The floristic composition of the analyzed pastures was diverse and related to environmental variables and grazing pressure. Therefore, sustainable management of this diversity is essential for maintaining productivity in these ecosystems. Understanding the impact of grazing on floristic composition can lead to developing management strategies to support the area's livestock productivity and ecological balance.
Environmental variables and anthropogenic impact strongly influence floral composition. Annual precipitation is a key factor that determines variation in floristic composition. Such results also show the importance of soil conditions influenced by the anthropogenic impact on the diversity and structure of the vegetation.
Most plant species are adapted to moderate to dry conditions (meso-xerophilous). Soil trophic varies between oligo-mesotrophic and mesotrophic while grazing tolerance is uniformly average. The species are generally fodder-poor, influenced by human impact (mesohemerobes and beta-euhemerobes), and tend to be moderately urbanophobic, distributed predominantly outside human settlements.
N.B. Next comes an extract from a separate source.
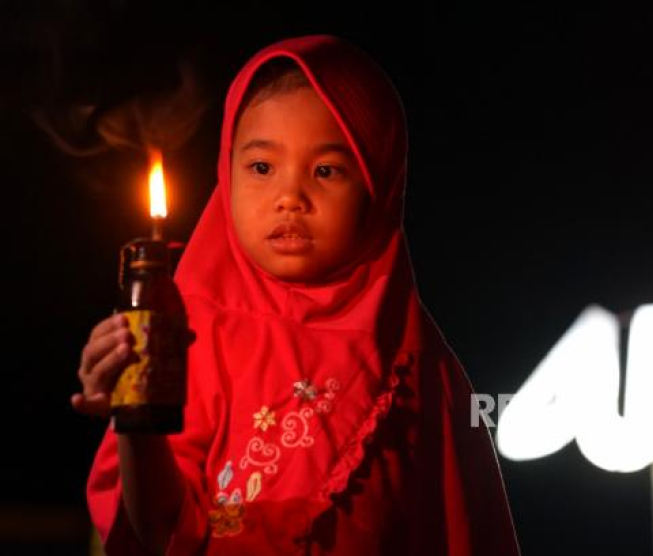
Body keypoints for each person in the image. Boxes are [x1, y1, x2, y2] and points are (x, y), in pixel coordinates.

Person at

Through the analysis of the studied pastures, several dominant species have been identified that have a central role in the structure of these plant communities. Cynodon dactylon, Agropyron cristatum subsp. pectinatum, Atriplex tatarica and Bothriochloa ischaemum are the predominant species in these pastures. These species are colonizers, dominate different soil types, and adapt to varied environmental conditions. These soils are weakly alkaline, rich in organic carbon and humus, and poor in phosphorus.